There is little of interest to the movie public. There has been very little action and what did take place was either always at midnight or when the weather was unsuitable for filming. The crowd on this expedition have no interest in the films and will not do anything especially in the interest of pictures, so I am afraid that there is very little of use in the negatives despatched, except a plain record of what happened, e.g. nothing.17

First Mate Magnus Olsen, Second Mate Lauritz Liavaag, Engineer Harald Holmboe, and the cabin boy Bjarne Larsen, stayed with the Wyatt Earp. The rest of the crew sailed for Norway. The Wyatt Earp was taken to sea, and the skeleton crew set about ridding it of rats. More than one hundred were forced overboard before it returned to Montevideo, and Wilkins checked into a hotel to oversee storage of the Polar Star in a local warehouse. The four remaining Norwegians settled down to spend the winter in Montevideo, with Ellsworth paying their wages, and await his decision. Olsen had the unenviable task of presenting Miss Piggy to a local butcher and commented after the event, “not one of us ate a pork chop as long as the ship remained in harbor.”18

Ellsworth bypassed the gossiping tongues of New York and headed straight for the castle without Mary Louise, who was finding she preferred his Italian villa.3

Alone again, Ellsworth pondered his future. He was, he felt, a laughingstock. He had spent a decade trying to write his name into history books and he was still only a footnote. While he tried to decide what he should do, the normally reclusive Ellsworth granted an interview to a New York Times journalist who penned a telling portrait of both the man and his environment:

In Switzerland there is no more picturesque castle outside or inside than the Ellsworth home. The first thing that strikes one on entering the living room is the ticking of several ancient clocks in different notes. One finds several of these ancient clocks in every room one enters. It excites your curiosity to find out that each one is running and telling a different hour.

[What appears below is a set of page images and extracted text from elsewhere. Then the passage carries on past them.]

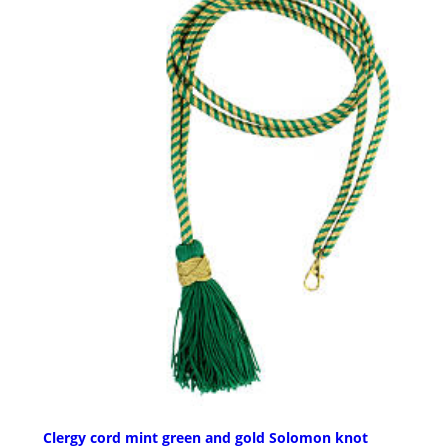
Clergy cord mint green and gold Solomon knot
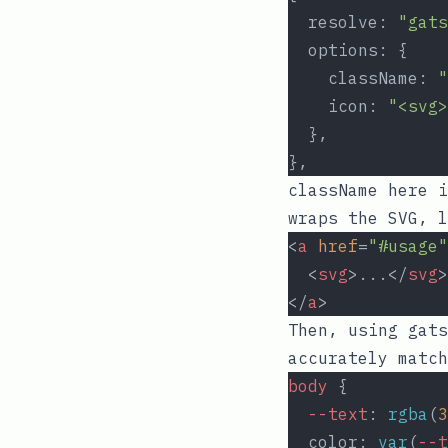
  resolve: 
"gats
  options: {
    className: 
"
    icon: 
"<svg>
  },
},
className
here i
wraps the SVG, l
<
a
href
=
"#usage"
  <
svg
>...</
svg
>
</
a
>
Then, using
gats
accurately match
body
 {
--text
: 
rgba
(
3
  color: 
var
(
--t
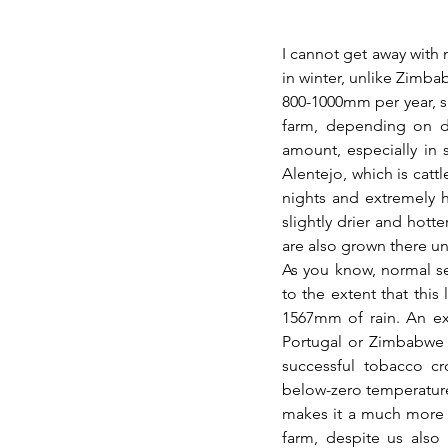
I cannot get away with n
in winter, unlike Zimba
800-1000mm per year, si
farm, depending on dis
amount, especially in 
Alentejo, which is cattl
nights and extremely 
slightly drier and hotte
are also grown there un
As you know, normal sea
to the extent that this
1567mm of rain. An ext
Portugal or Zimbabwe a
successful tobacco cr
below-zero temperature
makes it a much more 
farm, despite us also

Mr. Ellsworth explains that there are seventy-two clocks in the castle.

“My father collected them,” he says.

In the ancient Gothic fireplace a cedar fire crackles in the cool evening on an extraordinarily high pile of wood ashes.

“Those are ashes of all the fires that have ever burned in that fireplace in twenty-four years,” Mr. Ellsworth says. “My father would never let them be disturbed and I have carried on.”19

Perhaps driven by the past more than drawn to the future, Ellsworth felt he had to carry on. He had commenced a task in the name of his father and, despite his disappointment and detractors, he could no more stop now than he could clean the fireplace or sell the clocks.